# [Task prompt]
Only one span of the listing below should come back. It runs from the line with "vfov_deg: 15.8" through the line with "focal_mm: 7.85", and each of its lines must be reproduced exactly.
BEGIN
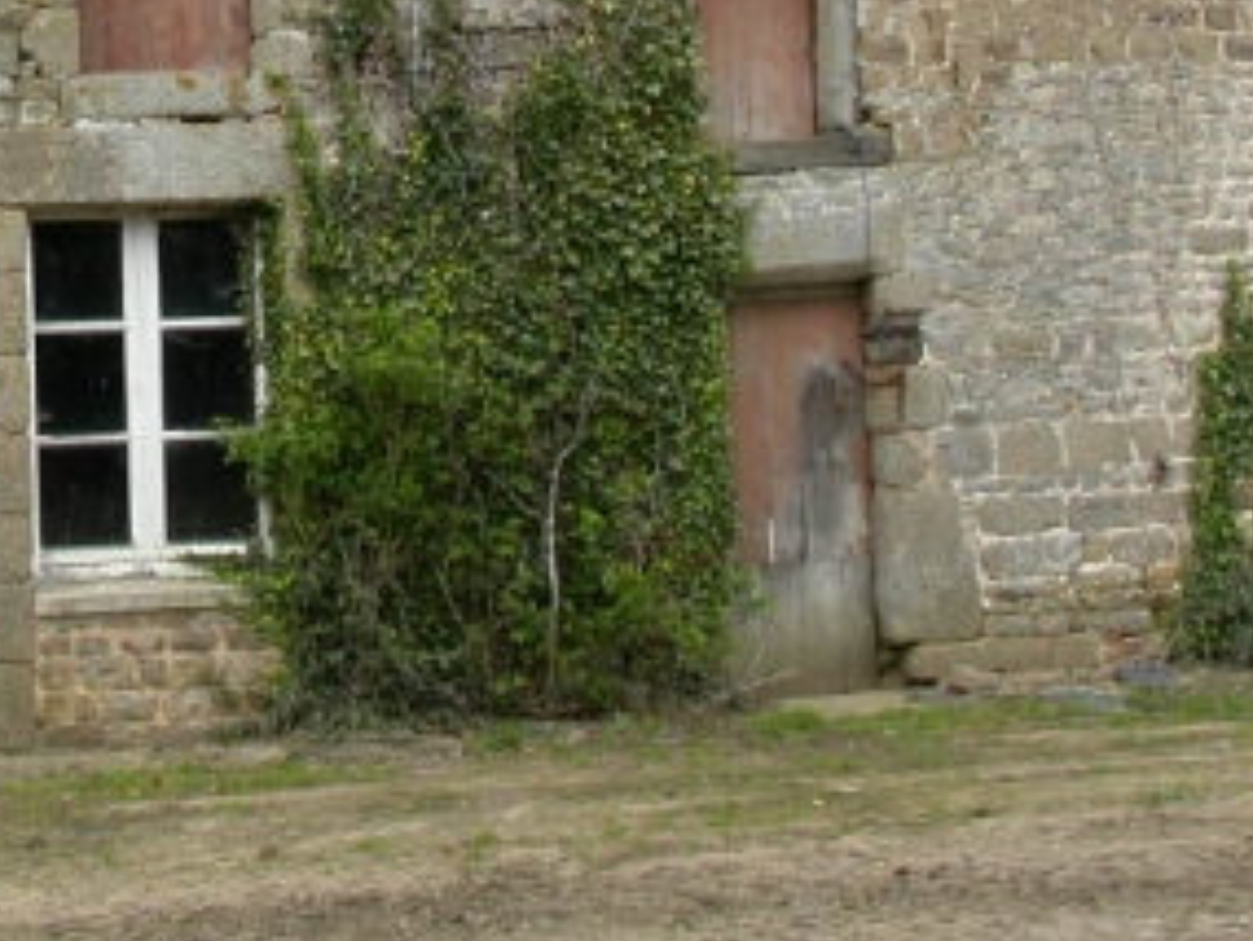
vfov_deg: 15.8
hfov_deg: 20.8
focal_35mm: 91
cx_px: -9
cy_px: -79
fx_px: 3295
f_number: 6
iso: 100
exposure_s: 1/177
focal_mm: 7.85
END
BEGIN
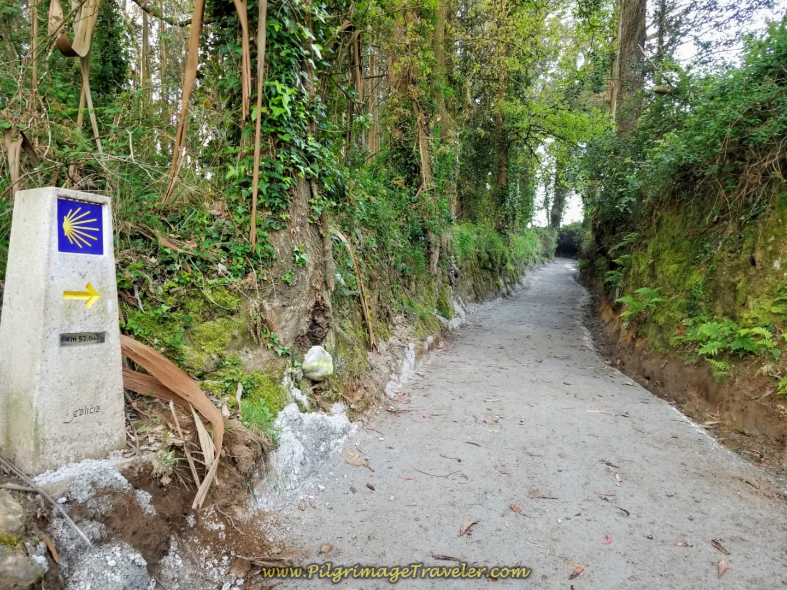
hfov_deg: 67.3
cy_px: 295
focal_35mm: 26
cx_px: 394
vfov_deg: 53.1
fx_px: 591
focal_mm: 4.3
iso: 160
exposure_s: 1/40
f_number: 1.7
END
# [Exercise response]
vfov_deg: 15.8
hfov_deg: 20.8
focal_35mm: 91
cx_px: -9
cy_px: -79
fx_px: 3295
f_number: 6
iso: 100
exposure_s: 1/177
focal_mm: 7.85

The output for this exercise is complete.